**PROVIDED PASSAGE**
◇ ◇ ◇

One big concern of learning-based image reconstruction approach is whether the network is able to transfer to other unseen categories of images. To demonstrate the generalized performance of proposed network, we used the MMDN dynamically trained on Latin alphabet images for inference on the digit dataset (see Fig. 4(c)) and measured the transmission accuracy (see Fig. 4(d)). Examples of reconstructed input patterns right after the switch of image category as well as 10s and 150s after the switch are presented in Fig. 4(e), respectively. We observed an average accuracy of 99.44% and good visual fidelity with a high SSIM of 0.978 even without fine-tuning the network (i.e., T = 0). The accuracy was further elevated up to 99.68% and the SSIM up to 0.989 after 2 batches (i.e., T = 10s) attributed to the dynamic update ability of MMDN, and the high accuracy could be well retained during the following 150s. This experiment demonstrates that the proposed MMDN has good generalization performance for image transmission.

◇ ◇ ◇

**EXCERPTED RECORDS**
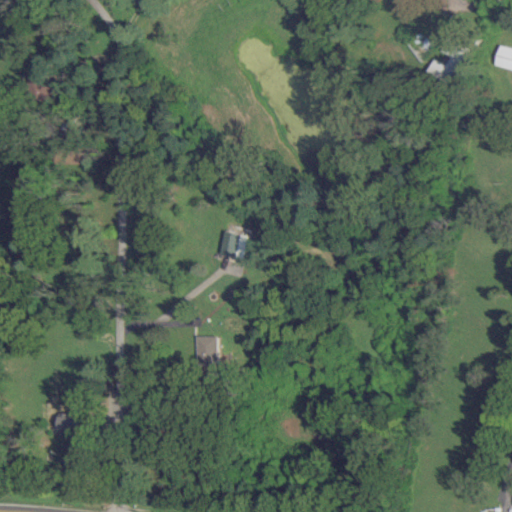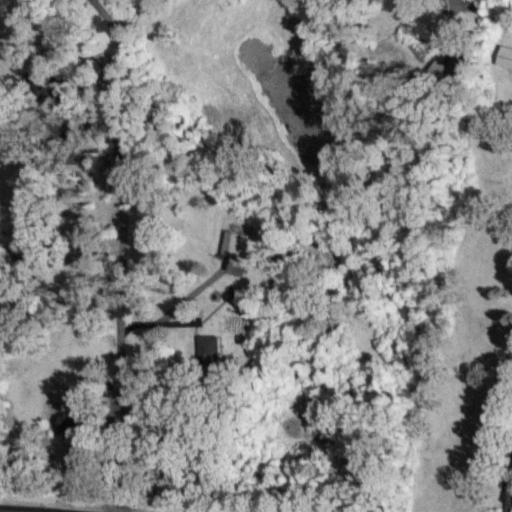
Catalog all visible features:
road: (130, 18)
building: (506, 56)
building: (453, 60)
building: (236, 243)
road: (119, 251)
building: (208, 349)
road: (507, 495)
road: (23, 509)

◇ ◇ ◇

**GIVEN PROBLEM A**
Decide whether each statement below agrees with the passage on the MMDN's generalization to unseen images. Answer yes or no for each, quoting the words of the passage that decide it.
(i) The MMDN was trained on digit images and then tested on Latin alphabet images.
(ii) Without any fine-tuning, the network reached an average accuracy of 99.44%.
(iii) The SSIM rose to 0.989 after 2 batches.
**GIVEN PROBLEM B**
Using the passage on the MMDN's generalization to unseen images, answer these questions:
(i) Which figure panel shows the measured transmission accuracy?
(ii) What SSIM value was observed at T = 0?
(iii) For how long was the high accuracy retained after the 2 batches?
**GIVEN PROBLEM C**
Continue the passage on the MMDN's generalization to unseen images, starting after its final sentence.

**TASK RESPONSE A**
(i) No: "we used the MMDN dynamically trained on Latin alphabet images for inference on the digit dataset"
(ii) Yes: "We observed an average accuracy of 99.44% and good visual fidelity with a high SSIM of 0.978 even without fine-tuning the network (i.e., T = 0)."
(iii) Yes: "the SSIM up to 0.989 after 2 batches (i.e., T = 10s)"

**TASK RESPONSE B**
(i) Fig. 4(d)
(ii) 0.978
(iii) The following 150s

**TASK RESPONSE C**
Long-term high-throughput video transmission

We further propose a practical high-throughput video transmission protocol via unstabilized long MMFs, as shown in Fig. 5 (a). High-resolution video streams are compressively encoded into bit streams and spatially arranged to form a sequence of spatial-multiplexing-coded patterns. The spatial-multiplexed MMF setup can be used to support up to thousands of independent communication channels transmitting in parallel, and the proposed MMDN addresses the encoded spatial pattern recovery from recorded speckle images with nearly 100% accuracy to guarantee high-quality video decoding.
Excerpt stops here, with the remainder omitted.